This is an automated email from the ASF dual-hosted git repository.
agrove pushed a commit to branch master
in repository https://gitbox.apache.org/repos/asf/arrow-datafusion.git
The following commit(s) were added to refs/heads/master by this push:
new 371c240 Update Ballista to use new physical plan formatter utility
(#344)
371c240 is described below
commit 371c240821f5639c364abe3bfb95056e62e477cc
Author: Andy Grove <[email protected]>
AuthorDate: Wed May 19 09:52:23 2021 -0600
Update Ballista to use new physical plan formatter utility (#344)
---
ballista/rust/core/src/utils.rs | 95 ----------------------------
ballista/rust/executor/src/flight_service.rs | 6 +-
ballista/rust/scheduler/src/planner.rs | 5 +-
3 files changed, 5 insertions(+), 101 deletions(-)

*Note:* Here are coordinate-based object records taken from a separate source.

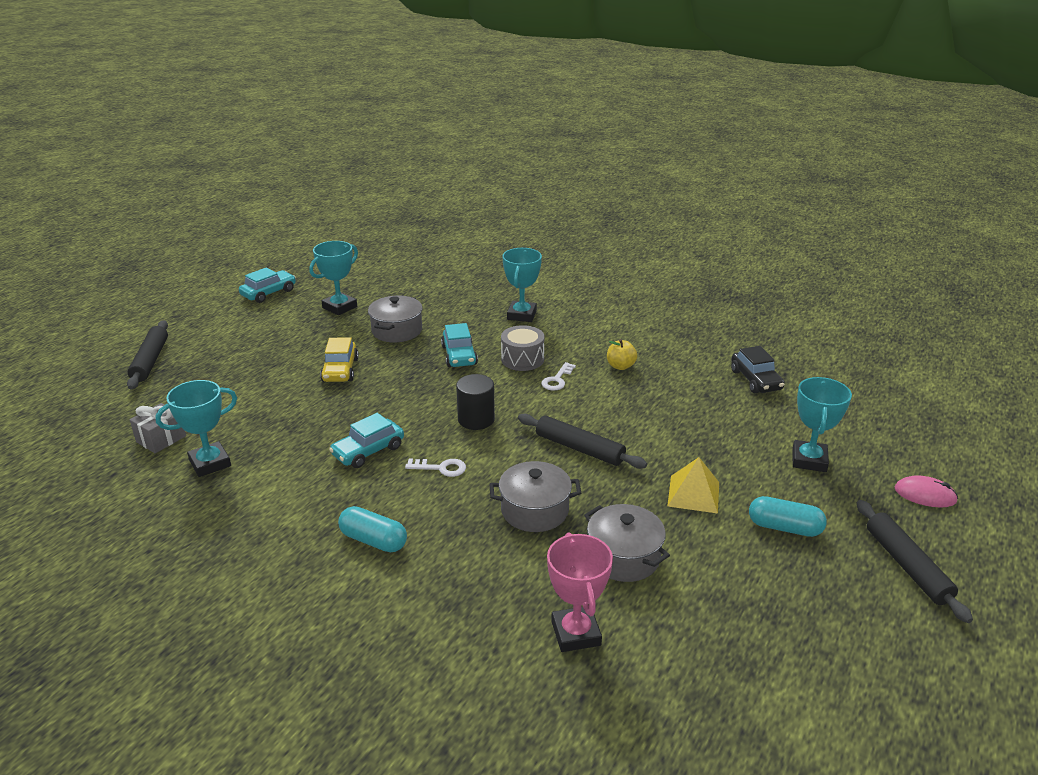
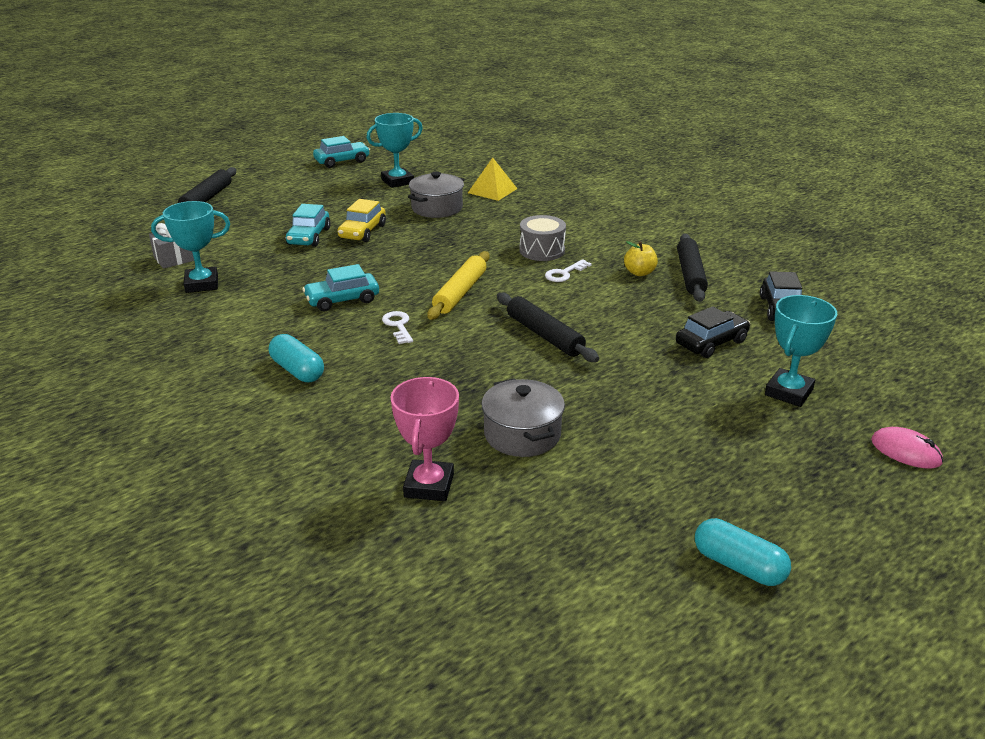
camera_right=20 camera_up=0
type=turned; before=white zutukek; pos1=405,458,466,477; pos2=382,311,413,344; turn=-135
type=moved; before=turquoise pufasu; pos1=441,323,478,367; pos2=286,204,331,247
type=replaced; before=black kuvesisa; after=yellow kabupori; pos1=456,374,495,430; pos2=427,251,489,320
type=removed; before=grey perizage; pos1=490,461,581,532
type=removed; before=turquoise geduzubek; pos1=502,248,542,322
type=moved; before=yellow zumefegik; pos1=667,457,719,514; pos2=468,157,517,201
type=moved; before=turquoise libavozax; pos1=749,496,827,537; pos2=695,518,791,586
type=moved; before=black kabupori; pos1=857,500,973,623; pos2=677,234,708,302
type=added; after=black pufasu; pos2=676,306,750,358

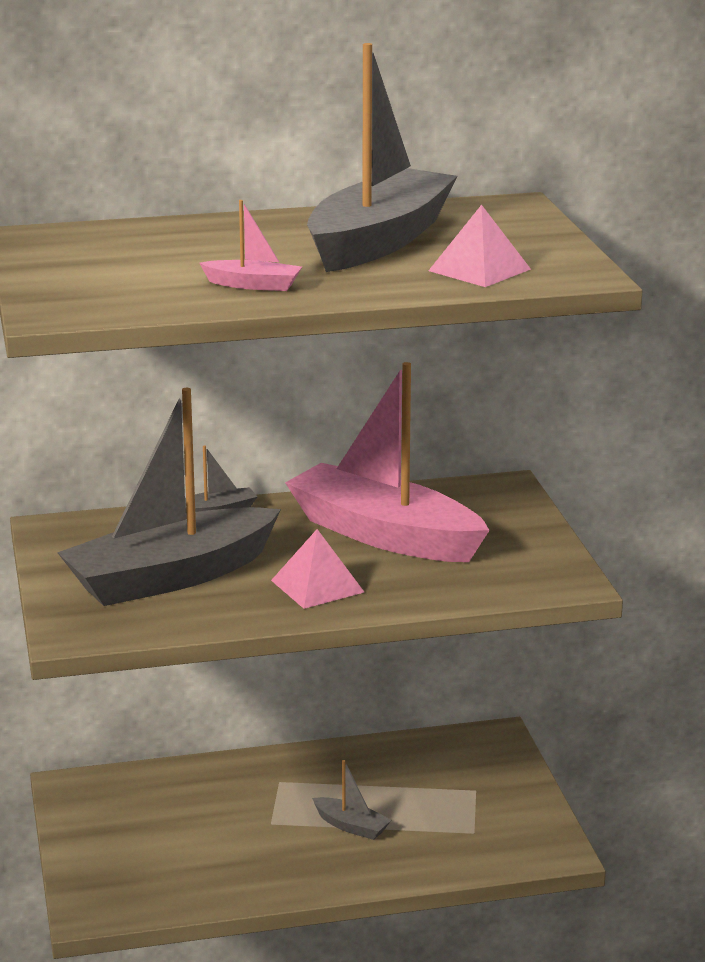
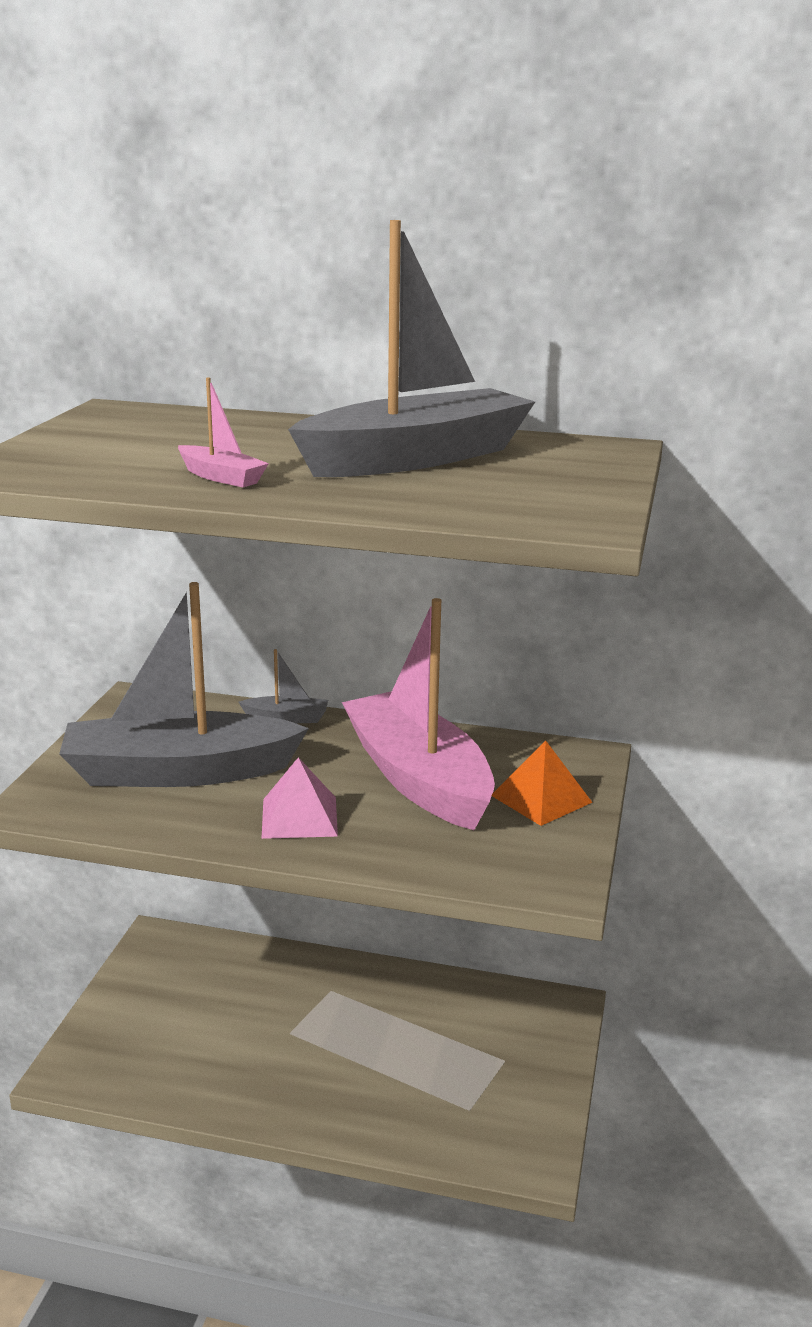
camera_right=25 camera_up=0
type=removed; before=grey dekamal; pos1=312,760,391,840
type=removed; before=pink zumefegik; pos1=428,205,531,287
type=added; after=orange zumefegik; pos2=492,740,593,826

diff --git a/ballista/rust/core/src/utils.rs b/ballista/rust/core/src/utils.rs
index 55541d5..dc570f8 100644
--- a/ballista/rust/core/src/utils.rs
+++ b/ballista/rust/core/src/utils.rs
@@ -102,101 +102,6 @@ pub async fn collect_stream(
Ok(batches)
}
-pub fn format_plan(plan: &dyn ExecutionPlan, indent: usize) -> Result<String> {
- let operator_str =
- if let Some(exec) = plan.as_any().downcast_ref::<HashAggregateExec>() {
- format!(
- "HashAggregateExec: groupBy={:?}, aggrExpr={:?}",
- exec.group_expr()
- .iter()
- .map(|e| format_expr(e.0.as_ref()))
- .collect::<Vec<String>>(),
- exec.aggr_expr()
- .iter()
- .map(|e| format_agg_expr(e.as_ref()))
- .collect::<Result<Vec<String>>>()?
- )
- } else if let Some(exec) =
plan.as_any().downcast_ref::<HashJoinExec>() {
- format!(
- "HashJoinExec: joinType={:?}, on={:?}",
- exec.join_type(),
- exec.on()
- )
- } else if let Some(exec) = plan.as_any().downcast_ref::<ParquetExec>()
{
- let mut num_files = 0;
- for part in exec.partitions() {
- num_files += part.filenames().len();
- }
- format!(
- "ParquetExec: partitions={}, files={}",
- exec.partitions().len(),
- num_files
- )
- } else if let Some(exec) = plan.as_any().downcast_ref::<CsvExec>() {
- format!(
- "CsvExec: {}; partitions={}",
- &exec.path(),
- exec.output_partitioning().partition_count()
- )
- } else if let Some(exec) = plan.as_any().downcast_ref::<FilterExec>() {
- format!("FilterExec: {}", format_expr(exec.predicate().as_ref()))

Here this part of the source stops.